[WHAT IS EXPECTED]: Would you return, word for word, the lines of the data below from the line with "vfov_deg: 53.1" through the line with "focal_mm: 4.6", and no others?

Camera intrinsics data

# # # # # # #

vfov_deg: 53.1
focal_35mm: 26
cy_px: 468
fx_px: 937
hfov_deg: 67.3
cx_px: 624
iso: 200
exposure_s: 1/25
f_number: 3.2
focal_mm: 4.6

# # # # # # #

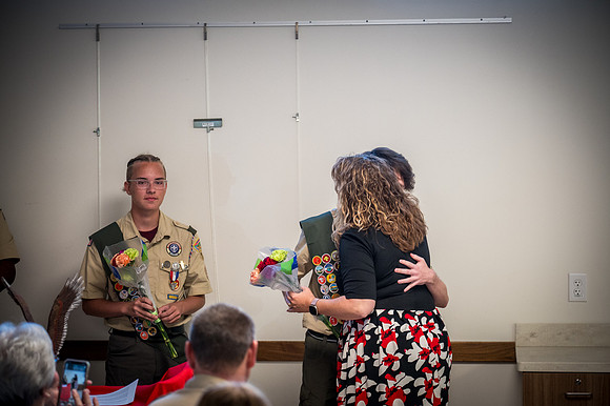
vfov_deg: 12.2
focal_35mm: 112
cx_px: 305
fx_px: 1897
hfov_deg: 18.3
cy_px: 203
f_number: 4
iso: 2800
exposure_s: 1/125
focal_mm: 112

# # # # # # #

[OUTPUT FOR THIS TASK]:
vfov_deg: 53.1
focal_35mm: 26
cy_px: 468
fx_px: 937
hfov_deg: 67.3
cx_px: 624
iso: 200
exposure_s: 1/25
f_number: 3.2
focal_mm: 4.6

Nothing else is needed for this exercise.